Saved entries:
····················
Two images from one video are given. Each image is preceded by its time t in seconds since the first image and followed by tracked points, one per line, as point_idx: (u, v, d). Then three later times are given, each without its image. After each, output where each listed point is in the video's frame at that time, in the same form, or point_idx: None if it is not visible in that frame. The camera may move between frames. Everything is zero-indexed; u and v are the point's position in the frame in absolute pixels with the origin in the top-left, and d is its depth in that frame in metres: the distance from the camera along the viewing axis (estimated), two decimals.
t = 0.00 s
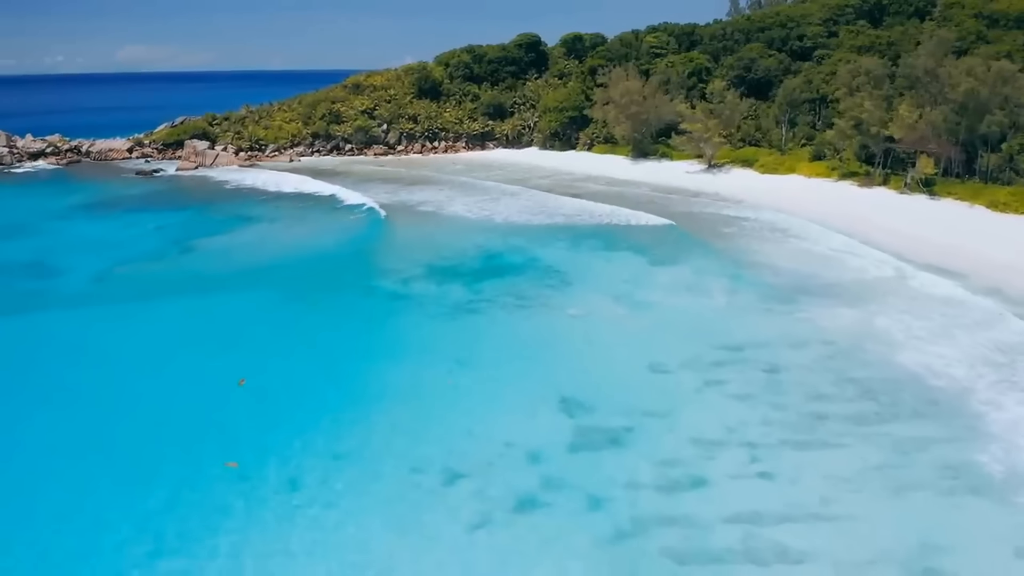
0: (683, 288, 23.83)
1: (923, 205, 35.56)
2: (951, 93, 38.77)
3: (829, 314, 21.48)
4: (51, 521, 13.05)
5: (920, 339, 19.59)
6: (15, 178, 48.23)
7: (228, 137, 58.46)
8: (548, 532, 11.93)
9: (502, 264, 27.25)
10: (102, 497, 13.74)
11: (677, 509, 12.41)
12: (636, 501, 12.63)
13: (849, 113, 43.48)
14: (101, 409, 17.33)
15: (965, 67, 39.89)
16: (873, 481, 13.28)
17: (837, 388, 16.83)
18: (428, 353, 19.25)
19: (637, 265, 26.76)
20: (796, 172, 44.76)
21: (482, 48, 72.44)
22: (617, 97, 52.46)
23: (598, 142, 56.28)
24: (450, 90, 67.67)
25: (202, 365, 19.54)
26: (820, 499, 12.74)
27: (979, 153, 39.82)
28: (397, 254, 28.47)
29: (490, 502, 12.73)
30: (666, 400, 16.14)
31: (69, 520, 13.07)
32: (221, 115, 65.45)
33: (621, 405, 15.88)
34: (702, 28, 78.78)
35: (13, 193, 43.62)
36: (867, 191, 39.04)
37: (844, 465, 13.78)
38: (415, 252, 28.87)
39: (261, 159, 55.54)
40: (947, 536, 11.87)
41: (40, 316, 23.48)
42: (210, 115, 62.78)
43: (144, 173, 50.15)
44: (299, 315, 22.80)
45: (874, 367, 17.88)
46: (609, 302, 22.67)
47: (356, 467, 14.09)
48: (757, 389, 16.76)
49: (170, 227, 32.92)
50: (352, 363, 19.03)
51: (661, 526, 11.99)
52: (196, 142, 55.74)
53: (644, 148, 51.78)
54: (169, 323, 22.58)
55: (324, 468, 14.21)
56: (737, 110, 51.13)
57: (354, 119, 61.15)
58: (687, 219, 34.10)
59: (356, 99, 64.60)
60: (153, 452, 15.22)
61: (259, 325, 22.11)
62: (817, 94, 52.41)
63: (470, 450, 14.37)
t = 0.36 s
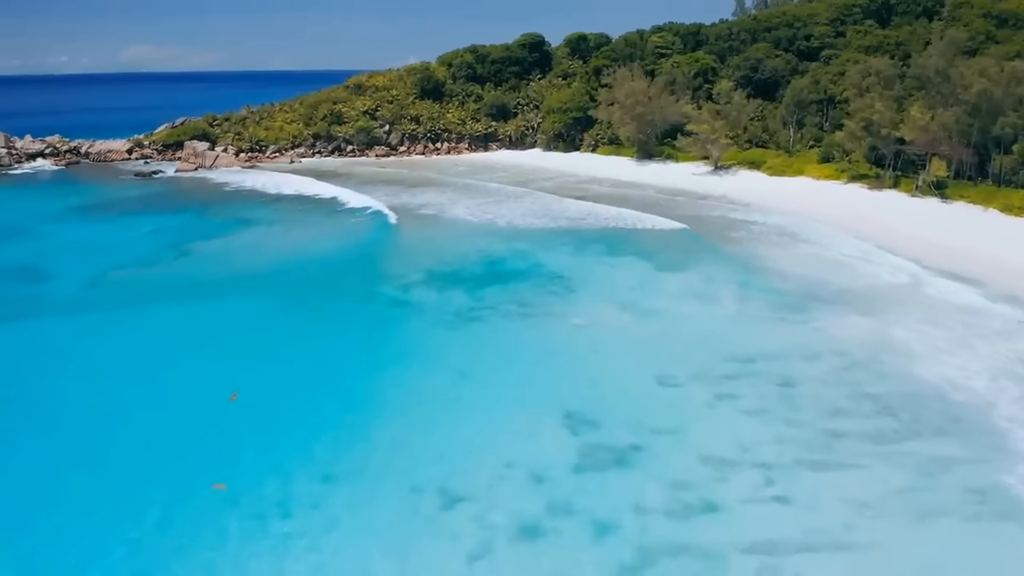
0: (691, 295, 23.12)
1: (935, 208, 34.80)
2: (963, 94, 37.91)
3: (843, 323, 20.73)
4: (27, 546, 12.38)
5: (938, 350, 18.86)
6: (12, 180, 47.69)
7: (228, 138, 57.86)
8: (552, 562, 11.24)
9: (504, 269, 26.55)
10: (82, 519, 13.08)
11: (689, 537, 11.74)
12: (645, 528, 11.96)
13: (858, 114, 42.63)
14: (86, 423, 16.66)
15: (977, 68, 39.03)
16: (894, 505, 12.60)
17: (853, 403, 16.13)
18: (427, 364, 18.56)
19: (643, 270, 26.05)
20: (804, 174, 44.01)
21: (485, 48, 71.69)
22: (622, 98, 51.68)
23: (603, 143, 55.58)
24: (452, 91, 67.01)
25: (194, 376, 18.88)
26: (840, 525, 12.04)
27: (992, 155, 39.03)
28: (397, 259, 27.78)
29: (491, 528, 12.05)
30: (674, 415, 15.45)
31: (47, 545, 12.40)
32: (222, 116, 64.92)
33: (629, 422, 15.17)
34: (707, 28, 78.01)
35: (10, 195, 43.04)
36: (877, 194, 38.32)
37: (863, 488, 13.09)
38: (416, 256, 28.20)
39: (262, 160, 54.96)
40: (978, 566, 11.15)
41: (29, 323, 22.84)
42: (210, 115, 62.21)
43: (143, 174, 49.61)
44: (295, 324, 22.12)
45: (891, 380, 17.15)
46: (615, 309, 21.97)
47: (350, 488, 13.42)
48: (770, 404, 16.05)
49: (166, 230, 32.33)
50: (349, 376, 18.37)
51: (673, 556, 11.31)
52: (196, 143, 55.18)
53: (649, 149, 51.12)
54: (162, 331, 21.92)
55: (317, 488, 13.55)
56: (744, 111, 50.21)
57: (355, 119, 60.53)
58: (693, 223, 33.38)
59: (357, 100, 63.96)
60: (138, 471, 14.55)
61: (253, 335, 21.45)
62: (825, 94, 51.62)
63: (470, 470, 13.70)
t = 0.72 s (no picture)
0: (701, 304, 22.31)
1: (949, 212, 33.92)
2: (978, 95, 36.92)
3: (859, 334, 19.92)
4: None
5: (961, 363, 17.98)
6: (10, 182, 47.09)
7: (228, 139, 57.26)
8: None
9: (507, 276, 25.77)
10: (58, 547, 12.33)
11: (703, 572, 10.98)
12: (656, 562, 11.18)
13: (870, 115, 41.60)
14: (68, 440, 15.91)
15: (994, 69, 38.00)
16: (921, 536, 11.79)
17: (874, 422, 15.33)
18: (426, 379, 17.79)
19: (650, 278, 25.23)
20: (813, 176, 43.14)
21: (489, 48, 70.87)
22: (628, 99, 50.84)
23: (608, 144, 54.76)
24: (456, 91, 66.26)
25: (183, 391, 18.14)
26: (865, 559, 11.25)
27: (1007, 158, 38.11)
28: (396, 264, 27.05)
29: (492, 561, 11.28)
30: (686, 435, 14.66)
31: None
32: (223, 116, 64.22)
33: (638, 443, 14.36)
34: (714, 28, 77.08)
35: (6, 198, 42.45)
36: (888, 197, 37.46)
37: (888, 516, 12.28)
38: (417, 261, 27.44)
39: (262, 162, 54.33)
40: None
41: (17, 331, 22.14)
42: (211, 116, 61.60)
43: (142, 175, 48.98)
44: (290, 335, 21.36)
45: (913, 396, 16.33)
46: (622, 320, 21.18)
47: (343, 515, 12.66)
48: (786, 422, 15.25)
49: (161, 233, 31.65)
50: (345, 392, 17.61)
51: None
52: (196, 144, 54.52)
53: (656, 151, 50.35)
54: (152, 343, 21.18)
55: (307, 515, 12.78)
56: (752, 112, 49.28)
57: (358, 120, 59.86)
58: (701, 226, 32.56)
59: (360, 100, 63.24)
60: (119, 495, 13.77)
61: (247, 347, 20.71)
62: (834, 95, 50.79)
63: (470, 496, 12.93)
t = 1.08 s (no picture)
0: (709, 313, 21.57)
1: (962, 215, 33.13)
2: (992, 96, 36.05)
3: (875, 344, 19.16)
4: None
5: (980, 376, 17.21)
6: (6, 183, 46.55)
7: (228, 141, 56.72)
8: None
9: (509, 282, 25.03)
10: None
11: None
12: None
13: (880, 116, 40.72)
14: (48, 459, 15.20)
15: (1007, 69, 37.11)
16: (947, 567, 11.07)
17: (895, 440, 14.60)
18: (424, 394, 17.11)
19: (656, 285, 24.47)
20: (822, 179, 42.34)
21: (492, 48, 70.18)
22: (633, 100, 50.09)
23: (613, 145, 54.03)
24: (458, 91, 65.61)
25: (172, 405, 17.44)
26: None
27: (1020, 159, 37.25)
28: (396, 270, 26.36)
29: None
30: (696, 455, 13.96)
31: None
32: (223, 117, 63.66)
33: (646, 466, 13.62)
34: (719, 28, 76.24)
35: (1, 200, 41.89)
36: (899, 200, 36.66)
37: (911, 544, 11.56)
38: (413, 265, 26.82)
39: (262, 163, 53.74)
40: None
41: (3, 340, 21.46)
42: (211, 117, 61.04)
43: (140, 177, 48.38)
44: (284, 346, 20.65)
45: (934, 412, 15.59)
46: (628, 329, 20.43)
47: (334, 543, 11.98)
48: (801, 440, 14.53)
49: (156, 238, 31.07)
50: (339, 408, 16.90)
51: None
52: (196, 145, 53.95)
53: (661, 153, 49.54)
54: (142, 353, 20.50)
55: (297, 542, 12.09)
56: (759, 113, 48.46)
57: (359, 121, 59.26)
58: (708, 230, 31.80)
59: (361, 101, 62.60)
60: (96, 519, 13.08)
61: (240, 358, 19.99)
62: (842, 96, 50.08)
63: (469, 522, 12.23)
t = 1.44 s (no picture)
0: (719, 322, 20.76)
1: (976, 219, 32.29)
2: (1005, 97, 35.15)
3: (893, 356, 18.34)
4: None
5: (1004, 391, 16.39)
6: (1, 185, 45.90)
7: (227, 142, 56.06)
8: None
9: (510, 289, 24.26)
10: None
11: None
12: None
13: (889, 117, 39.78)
14: (26, 480, 14.52)
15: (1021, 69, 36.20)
16: None
17: (917, 460, 13.82)
18: (421, 411, 16.41)
19: (662, 292, 23.67)
20: (830, 181, 41.50)
21: (494, 48, 69.36)
22: (637, 100, 49.26)
23: (616, 147, 53.22)
24: (460, 91, 64.83)
25: (157, 421, 16.78)
26: None
27: None
28: (395, 276, 25.59)
29: None
30: (707, 480, 13.25)
31: None
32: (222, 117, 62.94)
33: (652, 493, 12.92)
34: (724, 28, 75.26)
35: None
36: (909, 203, 35.87)
37: None
38: (411, 271, 26.09)
39: (261, 164, 53.02)
40: None
41: None
42: (209, 117, 60.32)
43: (137, 178, 47.69)
44: (276, 357, 19.96)
45: (959, 431, 14.79)
46: (633, 339, 19.67)
47: None
48: (819, 461, 13.78)
49: (149, 243, 30.42)
50: (332, 425, 16.21)
51: None
52: (194, 147, 53.28)
53: (666, 154, 48.53)
54: (129, 365, 19.82)
55: None
56: (766, 113, 47.65)
57: (359, 122, 58.53)
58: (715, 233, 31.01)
59: (362, 101, 61.88)
60: (72, 549, 12.43)
61: (230, 369, 19.32)
62: (849, 97, 49.38)
63: (466, 557, 11.54)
····················
- Exercise description
Beginning at the line above that contains "12: (645, 528, 11.96)", return each line exactly through the line that contains "23: (603, 143, 55.58)", and no others.

- Exercise response
12: (645, 528, 11.96)
13: (858, 114, 42.63)
14: (86, 423, 16.66)
15: (977, 68, 39.03)
16: (894, 505, 12.60)
17: (853, 403, 16.13)
18: (427, 364, 18.56)
19: (643, 270, 26.05)
20: (804, 174, 44.01)
21: (485, 48, 71.69)
22: (622, 98, 51.68)
23: (603, 143, 55.58)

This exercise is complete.